In order to verify the validity of the new CFD PD wake model proposed in the present study, we compare it with huge computation results using fully resolved geometries combined with unsteady RANS by use of the ANSYS(R) CFX(R) software. First, a 1/88 scale model (rotor diameter D = 1 m) of a 2-MW wind turbine (rotor diameter D = 88 m and wind turbine hub height of 75 m) was installed in a wind tunnel. The obtained simulation results were compared with the results of airflow measurement using a wind tunnel. In the numerical simulation by ANSYS(R) CFX(R), the effect of the difference in spatial grid resolution set on the wind turbine blade surface on the wind speed distribution in the wind turbine wake region was verified. As a result, within the range of the spatial grid resolution set in the present study, it was shown that the fully resolved geometries combined with unsteady RANS approach, using ANSYS(R) CFX(R), is able to appropriately reproduce the flow phenomena in a wind tunnel experiment using a scale wind turbine model.
Next, based on the knowledge of the spatial grid resolution of the wind turbine blade surface obtained from the simulation results for the wind tunnel experiment, a huge computation for a 2-MW real-scale wind turbine (rotor diameter D = 88 m and wind turbine hub height of 75 m) was performed. Based on the obtained simulation results, a time-averaged wind speed database in the wind turbine wake region was created. The optimal model parameter CRC was estimated by comparing the time-averaged wind speed database in the wind turbine wake region by the previously described fully resolved geometries combined with unsteady RANS found by ANSYS(R) CFX(R). As a result, in the range from x = 5D of the near wake region to x = 10D of the far wake region, by selecting model parameter CRC corresponding to the separation distance that wind energy/wind farm developers pay attention to, it was clarified that it is possible to accurately evaluate the time-averaged wind speed deficits at a given separation distance. For example, if wind energy/wind farm developers want to know the exact time-averaged velocity deficit at x = 5D, they should set CRC to 9.0 or 10.0, or if they want to know the exact time-averaged velocity deficit at x = 10D, they should set CRC to 5.0. We also examined the effect of the spatial grid resolution using the CFD PD wake model proposed in the present study and clarified that the spatial grid resolution has little effect on simulation results shown here.
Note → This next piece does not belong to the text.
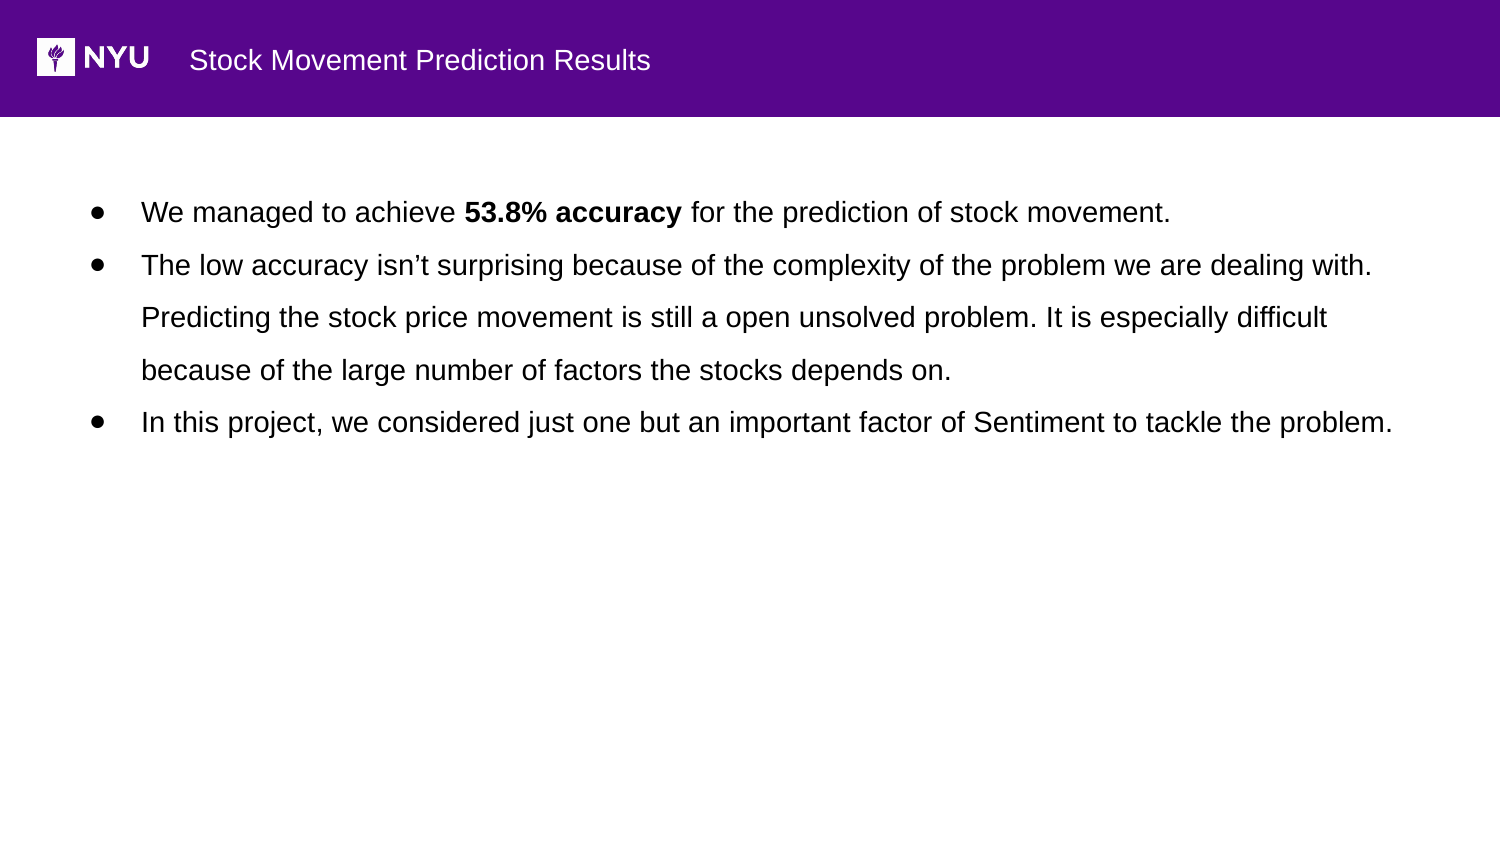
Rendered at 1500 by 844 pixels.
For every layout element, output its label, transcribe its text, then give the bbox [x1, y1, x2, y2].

list We managed to achieve 53.8% accuracy for the prediction of stock movement. The low accuracy isn’t surprising because of the complexity of the problem we are dealing with. Predicting the stock price movement is still a open unsolved problem. It is especially difficult because of the large number of factors the stocks depends on. In this project, we considered just one but an important factor of Sentiment to tackle the problem. [51, 160, 1449, 722]
title Stock Movement Prediction Results [174, 11, 1500, 106]
picture [37, 38, 149, 76]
In this research, only the wake flow of the 2-MW wind turbine with an 88-m-diameter rotor at a wind speed of 10 m/s was targeted, but we plan to apply the new CFD PD wake model to large-scale offshore wind farms (WFs) consisting of multiple wind turbines and quantitatively investigate the reproducibility of the interaction between wind turbine wakes, which are nonlinear flow phenomena in the near future. Furthermore, we will consider improvement to the PD wake model that can support a wide range of wind speed classes and various wind turbine sizes including large offshore wind turbines of 10 MW or higher power levels.